Lettre à moi-même


Petit con, ça fait longtemps qu’on ne s’est pas parlé, toi et moi.

Je sais, tu me fais la gueule. Tu as envie de me demander ce qu’elle est devenue ma belle promesse. De celles qu’on se chuchote quand on est enfant, quand il fait nuit, quand il est tard et que l’avenir semble aussi fascinant qu’un ciel étoilé.

Je sais que pendant longtemps, tu as eu envie de me mettre ton pied au cul. Que tu as voulu me secouer, me réveiller, me hurler : « Mais qu’est ce que tu fous ? Tu as vraiment tout oublié ? »

Oui, j’avais oublié.

Quand je m’alanguissais dans les palaces en compagnie de filles à louer. Quand je comptais mes sous, mois après mois, avec la furieuse envie d’en gagner plus, encore et toujours plus. Quand je pensais conquérir le monde en voyageant first-class, en dégustant des sushis et en avalant des Nurofen.

Mais je ne faisais qu’accumuler les kilomètres, les cartes plastifiées, et les capotes usagées. Avec comme seule gloire, celle de vendre des boissons à bulles.

Le petit con était devenu un grand con, prêt à prendre du galon et devenir inexorablement un gros con. Pour finalement mourir en vieux con accompli, dans l’honneur et l’opulence.

Quand j’ai tourné le dos à tout ça, personne n’a compris. « Mais il est fou, laisser tomber la poule aux œufs d’or, quel blasphème ! » Même ma mère ne m'a plus adressé la parole…

Mais ils ne savaient pas que j’avais une promesse à tenir.
Une promesse faite à un petit con mal coiffé et mal sapé, qui confondait la vie et les romans de Jules Vernes. Un petit con qui apparaissait tous les matins dans mon miroir. Et qui me regardait dans les yeux en me faisant la gueule.

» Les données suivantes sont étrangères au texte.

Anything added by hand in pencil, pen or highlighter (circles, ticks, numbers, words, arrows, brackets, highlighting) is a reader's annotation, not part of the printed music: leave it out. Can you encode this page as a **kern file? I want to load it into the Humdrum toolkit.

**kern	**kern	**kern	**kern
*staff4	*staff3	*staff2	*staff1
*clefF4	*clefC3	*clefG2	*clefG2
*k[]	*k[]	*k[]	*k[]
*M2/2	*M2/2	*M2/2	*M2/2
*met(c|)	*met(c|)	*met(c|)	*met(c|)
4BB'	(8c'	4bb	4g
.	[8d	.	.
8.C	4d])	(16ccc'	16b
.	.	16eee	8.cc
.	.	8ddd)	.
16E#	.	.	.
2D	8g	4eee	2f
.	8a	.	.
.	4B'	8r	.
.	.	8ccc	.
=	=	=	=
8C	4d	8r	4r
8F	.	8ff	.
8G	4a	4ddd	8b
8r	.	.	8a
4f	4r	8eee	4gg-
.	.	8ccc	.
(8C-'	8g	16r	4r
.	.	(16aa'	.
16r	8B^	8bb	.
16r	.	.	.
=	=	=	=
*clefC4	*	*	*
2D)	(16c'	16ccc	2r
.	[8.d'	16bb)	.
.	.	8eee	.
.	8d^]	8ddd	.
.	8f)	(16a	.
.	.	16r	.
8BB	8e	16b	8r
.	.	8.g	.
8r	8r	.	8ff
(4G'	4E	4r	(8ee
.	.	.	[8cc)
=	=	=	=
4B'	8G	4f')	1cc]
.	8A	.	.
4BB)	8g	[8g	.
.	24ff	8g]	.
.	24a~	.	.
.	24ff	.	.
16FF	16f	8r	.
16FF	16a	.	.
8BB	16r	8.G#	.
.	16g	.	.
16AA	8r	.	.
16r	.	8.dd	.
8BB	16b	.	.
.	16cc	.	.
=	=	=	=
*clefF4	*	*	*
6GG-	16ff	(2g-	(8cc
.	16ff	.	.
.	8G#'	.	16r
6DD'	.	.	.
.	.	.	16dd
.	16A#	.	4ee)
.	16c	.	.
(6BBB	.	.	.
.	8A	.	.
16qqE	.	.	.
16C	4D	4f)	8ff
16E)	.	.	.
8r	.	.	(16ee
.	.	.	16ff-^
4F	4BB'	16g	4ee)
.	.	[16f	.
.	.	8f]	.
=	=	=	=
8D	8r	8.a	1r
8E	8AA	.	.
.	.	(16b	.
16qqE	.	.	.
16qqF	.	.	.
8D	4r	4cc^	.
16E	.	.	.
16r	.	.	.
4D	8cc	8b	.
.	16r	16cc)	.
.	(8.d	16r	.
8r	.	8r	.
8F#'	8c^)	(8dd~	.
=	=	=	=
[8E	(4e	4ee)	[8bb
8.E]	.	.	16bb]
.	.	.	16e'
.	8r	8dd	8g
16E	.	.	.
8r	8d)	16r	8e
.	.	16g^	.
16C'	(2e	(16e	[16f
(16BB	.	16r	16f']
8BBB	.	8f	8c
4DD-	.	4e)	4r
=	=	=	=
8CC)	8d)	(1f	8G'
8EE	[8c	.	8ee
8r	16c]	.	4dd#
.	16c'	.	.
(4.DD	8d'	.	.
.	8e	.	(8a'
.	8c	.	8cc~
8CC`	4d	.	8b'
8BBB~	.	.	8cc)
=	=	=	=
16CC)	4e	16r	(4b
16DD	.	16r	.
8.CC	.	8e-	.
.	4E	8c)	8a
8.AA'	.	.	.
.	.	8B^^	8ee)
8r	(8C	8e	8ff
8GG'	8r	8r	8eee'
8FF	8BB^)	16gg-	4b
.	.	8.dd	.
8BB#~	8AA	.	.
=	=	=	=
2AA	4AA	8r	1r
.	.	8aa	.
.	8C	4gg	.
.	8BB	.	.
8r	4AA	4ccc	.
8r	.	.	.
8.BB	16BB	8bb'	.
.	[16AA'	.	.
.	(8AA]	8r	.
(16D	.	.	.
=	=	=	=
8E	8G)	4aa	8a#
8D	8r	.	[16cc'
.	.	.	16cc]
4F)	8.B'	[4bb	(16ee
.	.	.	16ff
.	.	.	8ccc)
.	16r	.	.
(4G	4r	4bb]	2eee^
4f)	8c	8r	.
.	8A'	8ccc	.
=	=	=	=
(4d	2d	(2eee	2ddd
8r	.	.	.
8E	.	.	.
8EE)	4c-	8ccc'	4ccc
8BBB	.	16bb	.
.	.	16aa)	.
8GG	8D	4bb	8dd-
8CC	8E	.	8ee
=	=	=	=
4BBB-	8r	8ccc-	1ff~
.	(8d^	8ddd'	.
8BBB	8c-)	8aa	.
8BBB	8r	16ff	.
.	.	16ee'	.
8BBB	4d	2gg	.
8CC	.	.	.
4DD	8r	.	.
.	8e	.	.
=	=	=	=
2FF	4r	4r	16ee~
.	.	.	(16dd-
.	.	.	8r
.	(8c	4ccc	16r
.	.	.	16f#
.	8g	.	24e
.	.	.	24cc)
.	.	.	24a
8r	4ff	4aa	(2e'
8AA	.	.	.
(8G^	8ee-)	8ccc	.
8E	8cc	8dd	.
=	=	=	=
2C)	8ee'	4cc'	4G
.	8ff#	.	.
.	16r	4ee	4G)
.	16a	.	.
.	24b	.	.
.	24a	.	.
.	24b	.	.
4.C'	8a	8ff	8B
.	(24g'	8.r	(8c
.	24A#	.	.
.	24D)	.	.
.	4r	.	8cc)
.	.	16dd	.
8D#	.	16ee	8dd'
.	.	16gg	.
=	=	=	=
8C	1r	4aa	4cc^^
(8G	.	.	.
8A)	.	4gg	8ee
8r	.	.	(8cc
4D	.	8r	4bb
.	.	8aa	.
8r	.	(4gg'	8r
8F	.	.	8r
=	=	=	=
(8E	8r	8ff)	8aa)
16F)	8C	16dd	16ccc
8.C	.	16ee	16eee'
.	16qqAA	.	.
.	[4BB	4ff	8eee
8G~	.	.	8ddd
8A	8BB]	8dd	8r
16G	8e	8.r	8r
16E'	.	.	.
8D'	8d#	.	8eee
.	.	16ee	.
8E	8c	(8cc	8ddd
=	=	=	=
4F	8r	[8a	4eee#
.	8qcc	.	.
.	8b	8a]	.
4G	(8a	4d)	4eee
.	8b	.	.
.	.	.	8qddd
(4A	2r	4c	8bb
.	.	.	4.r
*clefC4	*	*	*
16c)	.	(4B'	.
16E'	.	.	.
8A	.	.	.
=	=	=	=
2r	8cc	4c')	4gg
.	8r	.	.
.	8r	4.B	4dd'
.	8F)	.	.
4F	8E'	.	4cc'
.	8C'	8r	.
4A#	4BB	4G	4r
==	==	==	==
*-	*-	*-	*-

J’avais beau lui dire : « J’ai essayé pourtant, la bohème, la liberté… C'était beau, mais ça ne remplissait pas le frigo. Alors quand les sirènes m’ont appelé, je n’ai pas pu résister. Leur chant était si enivrant. Et puis, elles étaient bandantes, les salopes. Il fallait les voir, avec leurs jambes qui n’en finissaient pas, leur fesses rebondies à damner un martyr chrétien, leur seins dressés à la gloire du dieu soleil, leur chatte qui sentait bon le dernier défilé Lagerfeld. »

J’avais beau lui dire : « Tu as du culot de me faire des reproches, du haut de tes petites branlettes du samedi soir et de tes larmes imbéciles d’amoureux éconduit ! » Mais rien n’y faisait, il refusait de me lâcher, le petit con.

Il refusait de me lâcher parce qu’il avait raison. J’ai mis du temps à le voir, à le comprendre.

Il fallait bien que l’adulte se désenfle avant qu'il ne puisse se poser les vraies questions.

Si la vie n’est pas comme un roman de Jules Vernes, quel est son but ? Celui d’accumuler, accumuler, tel un vieux Scrooge, rabougri du cœur et bourrelé du portefeuille ? Passer en touriste, sans rien changer, sans rien créer ? Si l’amour n’est pas comme celui du Cid et de Sophia Loren, pourquoi s’emmerder à aimer ? Pour aller et venir dans une fente humide, dans le seul but de lâcher sa semence ailleurs que dans un kleenex ? Ou pire, pour avoir des mômes parce que nos parents nous le demandent et que la société nous l’ordonne ?

Non merci.

Alors arrête un peu de faire la gueule ! Tu ne vois pas que je suis en train de la tenir ma promesse ? Même si ça ne va pas assez vite, même s’il y a des peaux de bananes, même si je me perds en route, même si les sirènes continuent de chanter.

Petit con, je ne peux pas te promettre le succès ou la gloire. Je ne peux pas promettre qu’on va t’applaudir dans les salons, ni qu’on va voir ta bobine dans les journaux du soir. Ni même que tu vas trouver ta Chimène, ou que ton frigo va déborder de saveurs.

Mais je peux te promettre qu’on va bien rire, toi et moi. Qu’on va sauter dans toutes les flaques tranquilles de la médiocrité. Et qu’on va la faire, la révolution. Un rêve après l'autre.

Et tant pis pour ceux qui ne comprennent pas, ils n’ont qu’à acheter un décodeur.